In an attempt to pickle something slightly festive in the spirit of Valentine’s Day (apples are red, pickled onions turn pink-ish…?), I tested out an original recipe for pickled apples and red onions. This is the very first time I’ve pickled something with zero recipe guidance and I actually think they turned out pretty durned good. This apple and onion medley would be a delightful addition to a cheese plate; I’m also thinking about layering these into a killer grilled cheese. INSANE.
The best part of this recipe is you use up pretty much everything and the apple / onion / vinegar/ spice ratios are pretty forgiving – so just use whatever is on hand. Woop!

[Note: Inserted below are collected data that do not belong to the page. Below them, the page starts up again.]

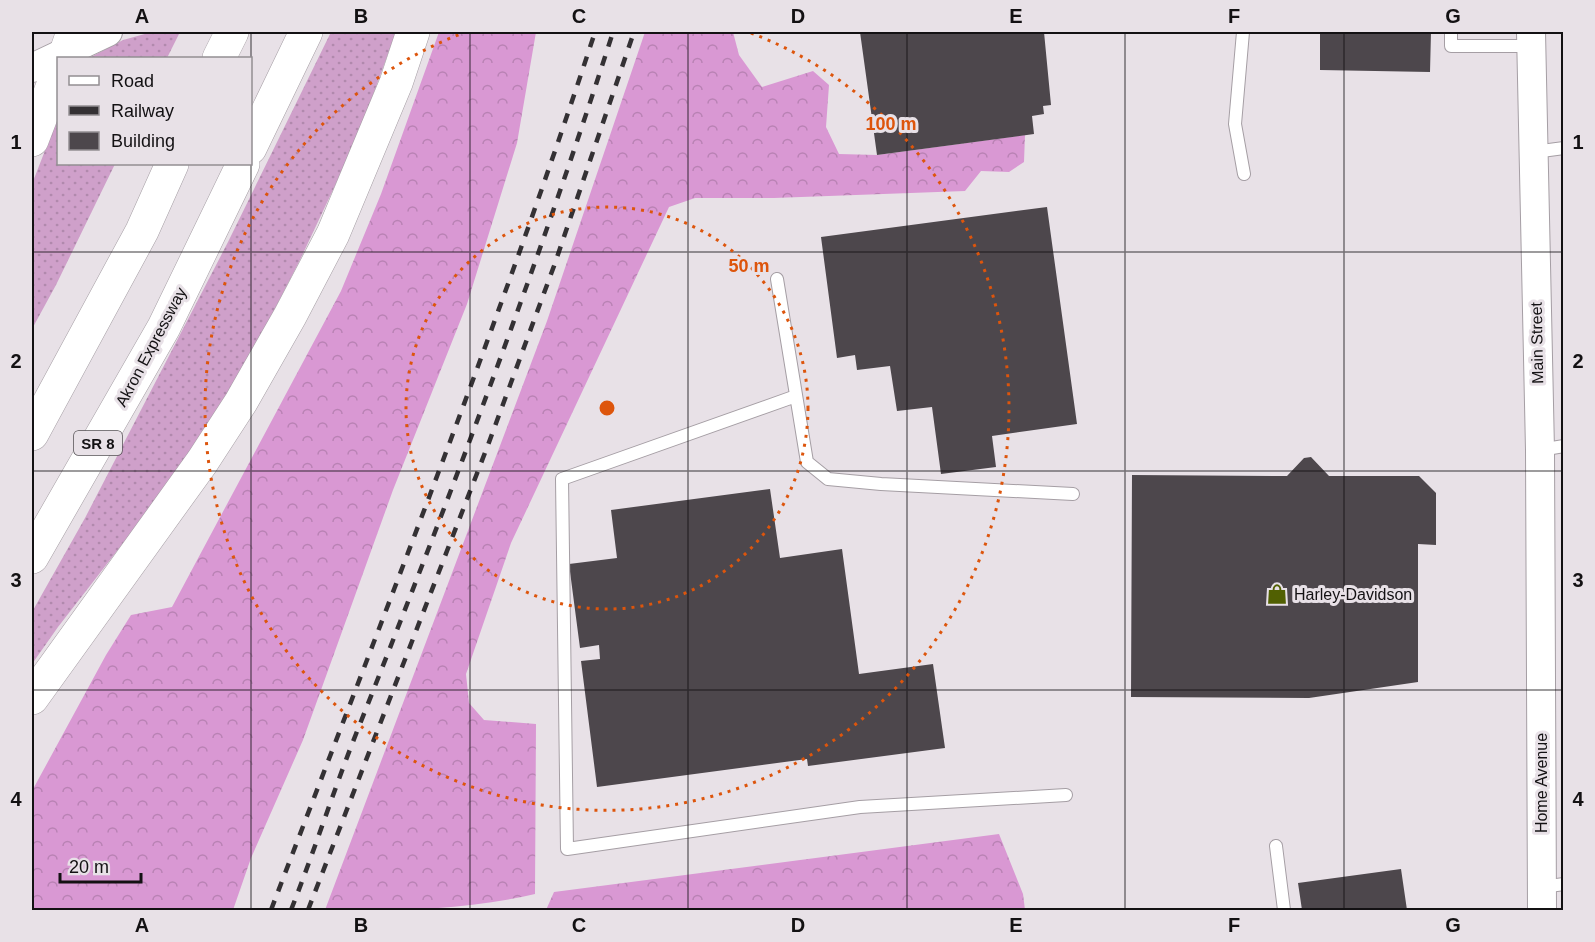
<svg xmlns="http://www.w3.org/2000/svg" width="1595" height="942" viewBox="0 0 1595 942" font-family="Helvetica,sans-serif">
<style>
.grass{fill:url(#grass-dots)}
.forest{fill:url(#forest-crowns)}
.building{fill:#4d474c}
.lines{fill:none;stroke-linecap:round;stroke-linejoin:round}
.service-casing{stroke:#a59ea4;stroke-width:14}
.tertiary-casing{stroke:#a59ea4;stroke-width:30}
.motorway-casing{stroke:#a59ea4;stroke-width:34}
.service{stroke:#fff;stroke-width:12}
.tertiary{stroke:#fff;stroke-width:28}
.motorway{stroke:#fff;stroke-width:33}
.rail{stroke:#343134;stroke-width:4.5;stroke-dasharray:10 10;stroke-linecap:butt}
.grid{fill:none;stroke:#131113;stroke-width:1.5;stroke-opacity:0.55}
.ring{fill:none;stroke:#dd550c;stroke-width:3;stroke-dasharray:3 6}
.labels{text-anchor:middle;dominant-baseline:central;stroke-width:6;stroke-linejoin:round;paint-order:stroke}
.shield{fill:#e8e1e7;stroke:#534f53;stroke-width:1.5}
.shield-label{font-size:15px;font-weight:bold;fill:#131113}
.street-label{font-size:16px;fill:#131113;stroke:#e8e1e7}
.poi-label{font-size:16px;fill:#131113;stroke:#e8e1e7;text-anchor:start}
.centre{fill:#dd550c;stroke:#e8e1e7;stroke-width:3}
.ring-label{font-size:18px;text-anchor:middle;font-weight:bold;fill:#dd550c;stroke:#e8e1e7;stroke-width:6;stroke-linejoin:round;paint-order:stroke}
.neatline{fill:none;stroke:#131113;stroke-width:2}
.grid-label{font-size:20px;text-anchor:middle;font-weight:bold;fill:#131113}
</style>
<defs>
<pattern id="grass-dots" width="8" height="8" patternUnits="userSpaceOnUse" patternTransform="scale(1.5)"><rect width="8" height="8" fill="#cfa0ca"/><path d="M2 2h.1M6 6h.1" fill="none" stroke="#b189ad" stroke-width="1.8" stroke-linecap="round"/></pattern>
<pattern id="forest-crowns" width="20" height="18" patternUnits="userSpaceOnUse" patternTransform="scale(1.5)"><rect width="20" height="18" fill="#d998d3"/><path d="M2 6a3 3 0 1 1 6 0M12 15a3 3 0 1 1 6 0" fill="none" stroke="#b982b4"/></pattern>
</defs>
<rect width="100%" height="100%" fill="#e8e1e7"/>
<path class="grass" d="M152,32H180L167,58H89L123,40Z
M331,32H396L357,139L299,262L244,369L169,484L58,627L32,664V612L85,518L228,242Z
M58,117V164H115L56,285L32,329V184Z"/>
<path class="forest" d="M439,32H536L517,143L467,304L393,490L303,740L251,858L233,910H32V791L106,655L131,615L172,607L341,291L381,194Z
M645,32H733L739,55L762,87L813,71L829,85L826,127L839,154L877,155L1025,135L1024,162L1009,172L981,171L965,191L774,198H695L669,207L511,543L466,674L469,703L484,720L536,724L535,894C466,910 396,911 325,910L547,321Z
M999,834L1023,894L1025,910H546L554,892Z"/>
<path class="building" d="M860,32H1044L1051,105L1043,106L1044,114L1032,116L1034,134L877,155Z
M1320,32H1431L1430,72L1320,70Z
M1047,207L1077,424L992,436L996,467L941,474L932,407L897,411L890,366L857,370L855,355L837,358L821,237Z
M1311,457L1329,476H1419L1436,493V545L1418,544V682L1309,698L1131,697L1132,475L1287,476L1304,458Z
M770,489L780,558L842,549L859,674L933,664L945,748L808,766L807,759L597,787L581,661L600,659L599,645L580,648L569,564L617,558L611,510Z
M1401,869L1407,910H1302L1298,883Z"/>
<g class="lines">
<g class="service-casing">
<path id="service" d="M1243,32L1235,124L1244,174
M1451,32V46H1531
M1534,152L1564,148
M777,279L807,462L828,479L881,484L1073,494
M796,396L562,479L567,849L860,807L1066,795
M1540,450L1564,446
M1276,846L1284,910
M1542,887L1564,884"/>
</g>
<g class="tertiary-casing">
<path id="tertiary" d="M1531,32L1540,450L1542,910
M32,68L108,32"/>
</g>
<g class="motorway-casing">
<path id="motorway" d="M64,58L73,32
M219,58L232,32
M32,140L58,72
M250,148L306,32
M32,434L142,231L172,164
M32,557L164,327L243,164
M32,698L202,462L241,402L290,316L333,234L396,83L413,32"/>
</g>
<use href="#service" class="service"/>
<use href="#tertiary" class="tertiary"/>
<use href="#motorway" class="motorway"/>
<path class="rail" d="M271,910C382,619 498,328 595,32
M291,910C314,852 333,792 356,734C448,502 537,269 613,32
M308,910L488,445L554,266L634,32"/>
</g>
<path class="grid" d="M251,32V910M470,32V910M688,32V910M907,32V910M1125,32V910M1344,32V910M32,252H1564M32,471H1564M32,690H1564"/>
<g class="ring">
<circle cx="607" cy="408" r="201"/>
<path d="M751 33A402 402 0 1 1 463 33"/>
</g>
<defs>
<g id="shop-bare" transform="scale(1.62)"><path d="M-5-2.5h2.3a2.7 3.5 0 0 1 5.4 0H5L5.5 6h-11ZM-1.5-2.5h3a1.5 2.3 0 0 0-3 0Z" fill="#516002" stroke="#e8e1e7" stroke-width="2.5" paint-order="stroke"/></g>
</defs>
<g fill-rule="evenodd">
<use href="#shop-bare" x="1277" y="594"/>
</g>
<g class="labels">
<rect class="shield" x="74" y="431" width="48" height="24" rx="4.5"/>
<g class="shield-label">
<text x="98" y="443">SR 8</text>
</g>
<g class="street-label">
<text transform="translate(1537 343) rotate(-91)">Main Street</text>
<text transform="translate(151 347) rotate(-62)">Akron Expressway</text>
<text transform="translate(1541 783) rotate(-90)">Home Avenue</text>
</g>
<g class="poi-label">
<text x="1294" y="594">Harley-Davidson</text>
</g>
</g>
<circle cx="607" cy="408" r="9" class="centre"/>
<g class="ring-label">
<text x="891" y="130">100 m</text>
<text x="749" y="272">50 m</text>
</g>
<rect width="1595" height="942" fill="none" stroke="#e8e1e7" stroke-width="66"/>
<rect x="57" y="57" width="195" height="108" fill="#e8e1e7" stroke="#938e92" stroke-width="1.5"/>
<rect x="69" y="76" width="30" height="9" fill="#ffffff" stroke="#938e92" stroke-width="1.5"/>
<text x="111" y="87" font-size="18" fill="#131113">Road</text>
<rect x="69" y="106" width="30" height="9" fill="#343134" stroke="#938e92" stroke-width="1.5"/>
<text x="111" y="117" font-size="18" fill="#131113">Railway</text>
<rect x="69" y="132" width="30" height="18" fill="#4d474c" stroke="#938e92" stroke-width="1.5"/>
<text x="111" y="147" font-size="18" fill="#131113">Building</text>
<path d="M60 873v9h81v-9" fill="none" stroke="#131113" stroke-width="3"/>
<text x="69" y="873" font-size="18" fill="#131113" stroke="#e8e1e7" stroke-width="4.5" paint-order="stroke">20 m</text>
<rect x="33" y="33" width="1529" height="876" class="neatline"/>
<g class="grid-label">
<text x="142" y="23">A</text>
<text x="361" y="23">B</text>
<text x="579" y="23">C</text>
<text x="798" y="23">D</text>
<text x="1016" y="23">E</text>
<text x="1234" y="23">F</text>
<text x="1453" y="23">G</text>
<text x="16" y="149">1</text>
<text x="1578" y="149">1</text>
<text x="16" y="368">2</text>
<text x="1578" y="368">2</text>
<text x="16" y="587">3</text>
<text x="1578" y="587">3</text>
<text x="16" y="806">4</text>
<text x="1578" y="806">4</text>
<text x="142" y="932">A</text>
<text x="361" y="932">B</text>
<text x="579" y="932">C</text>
<text x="798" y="932">D</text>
<text x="1016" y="932">E</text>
<text x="1234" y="932">F</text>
<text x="1453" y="932">G</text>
</g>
</svg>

Pickled Apple & Red Onion Recipe
Makes 2 quarts and 1 pint
- 4 cups water
- 1 cup white vinegar
- 1/2 cup red wine vinegar
- 1/2 cup apple cider vinegar*
- 1/4 cup sugar
- 4 tsp kosher salt
- 2 tsp coriander seeds
- 2 tsp juniper berries (found in the spice aisle)
- 6 apples (I used Fuji)
- 1 red onion
*A lot of vinegars, I know. It’s only because I was about to run out of a few – you could do any combo here, as long as it’s 2 parts water to 1 part vinegar(s).
- Bring the water, vinegar, sugar, salt andspices to a boil until sugar and salt are fully dissolved. Set aside to cool.
- Core apples and thinly slice; slice onion as well – you can cut however you want. I halved the onion, sliced half circles and then quartered
- Pack apples and onions into each jar. You can alternate in layers for a pretty view.
- Cover the filled jars with the brine, making sure some of the whole spices make it into each jar.
- Let cool and cover with lids. Beauteous!
- Recommended use: give these at least 24 hours in the fridge; ready to eat with a cheese/snack plate or if you’re feeling crazy, in aforementioned grilled cheese.